The invasive weed Palmer amaranth was recently found in a fourth Minnesota county.
Minnesota Department of Agriculture officials confirmed finding the weed in Douglas County. MDA also has found the weed in Lyon, Todd and Yellow Medicine counties.
MDA officials discovered the Douglas County infestation while investigating plots in Todd County that were confirmed Palmer-positive two weeks prior. MDA’s investigation is currently focusing on the source of the weed seed, according to Allen Sommerfeld, MDA communications.
The three sites found to contain Palmer amaranth in Douglas County were planted this year by one individual, Sommerfeld says, and were mowed in September. To contain the weed’s spread, MDA is considering some spot burning yet this fall and additional eradication efforts next year.

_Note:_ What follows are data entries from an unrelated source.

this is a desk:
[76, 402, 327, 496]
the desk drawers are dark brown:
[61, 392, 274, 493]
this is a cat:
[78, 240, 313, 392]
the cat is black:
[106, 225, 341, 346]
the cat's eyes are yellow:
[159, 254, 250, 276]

Geir Friisoe, director of MDA’s plant protection, says the department was fortunate to find the infestations early on. “Through early detection, we can develop an effective eradication plan and manage these small, isolated sites before the weed spreads beyond the plantings," he says.
MDA officials note that all of the Minnesota infestations have been found in conservation plantings. None of the weeds have made their way into row crop fields, which MDA says could be economically harmful. Palmer amaranth can cause substantial yield losses and greatly increase weed management costs in soybeans and corn.
It is illegal to sell any seed in Minnesota that contains Palmer amaranth, MDA officials say. Dealers must test seed lots before putting them on the market. Proper seed labeling laws must also be followed.
Friisoe says landowners should buy seed mixes from reputable seed dealers to help curb the spread of Palmer.
“Ask the dealers to see the blending paperwork and lab certification results,” he says.
MDA officials say they are having success in eradicating the Palmer amaranth that was found in Lyon and Yellow Medicine counties in 2016. Thirty-three sites were identified with the invasive weed. Last fall and this year, MDA worked to eradicate it with burning and herbicide treatments, Sommerfeld says.
“We’ve since recovered a small number of Palmer plants on just three sites,” he adds. “Work will continue on eradication next year.”
MDA officials expressed confidence in managing the new Palmer amaranth sites in Todd and Douglas counties, based on their experiences thus far in Lyon and Yellow Medicine counties.